You may think that a successful, award-winning viral music video released by Metro Trains Melbourne is a funny way to promote subway safety, but Russian officials take these things very, very seriously. After a popular Russian blogger posted the video on his Livejournal page in February 2013, criticizing a Russian government that "creates laws that forbid [talking] about suicide" while "normal guys shoot cool videos about it," Roskomnadzor, a government agency overseeing the media, blocked the blog and, subsequently, the video on YouTube. Roskomnadzor stated that the video contained depictions of ways to commit suicide, such as eating glue, and that those depictions were made in "a humorous manner attractive for children and teenagers." As of now, the YouTube video is still blocked in Russia.
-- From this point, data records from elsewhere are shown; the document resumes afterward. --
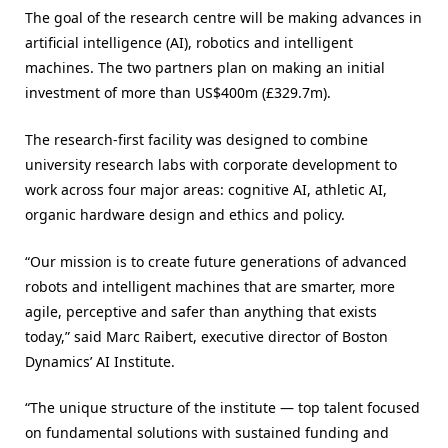
The goal of the research centre will be making advances in
artificial intelligence (AI), robotics and intelligent
machines. The two partners plan on making an initial
investment of more than US$400m (£329.7m).
The research-first facility was designed to combine
university research labs with corporate development to
work across four major areas: cognitive AI, athletic AI,
organic hardware design and ethics and policy.
“Our mission is to create future generations of advanced
robots and intelligent machines that are smarter, more
agile, perceptive and safer than anything that exists
today,” said Marc Raibert, executive director of Boston
Dynamics’ AI Institute.
“The unique structure of the institute — top talent focused
on fundamental solutions with sustained funding and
This video has been watched already more than 100 million times; however, it's illegal in Russia.

Golden Mask

Since the mid-1990s, the Golden Mask theater awards and festival have been on the forefront of Russian theatrical life, bringing together the most talented, innovative and groundbreaking performances from Moscow and the rest of Russia, as well as abroad. However, in the view of certain officials, "groundbreaking" nowadays amounts to immoral.

In May, a deputy ministry of culture, speaking at an official meeting, said that the festival "has been systematically supporting performances that evidently contradict moral norms, provoke our society and contain the elements of Russophobia," adding that the government doesn't have the right to financially support the festival. Several days later, an open letter to the minister of culture from the Independent Union of Cinema and Theater Actors followed, accusing the Golden Mask of ignoring local theaters. Even though the organizers of the Golden Mask published an extensive response to the allegations, explaining how the awards and festival work and how they reflect the diversity of Russian theater, the ministry decided to look into the issue. On July 15, a special working group was formed "to make the festival even better."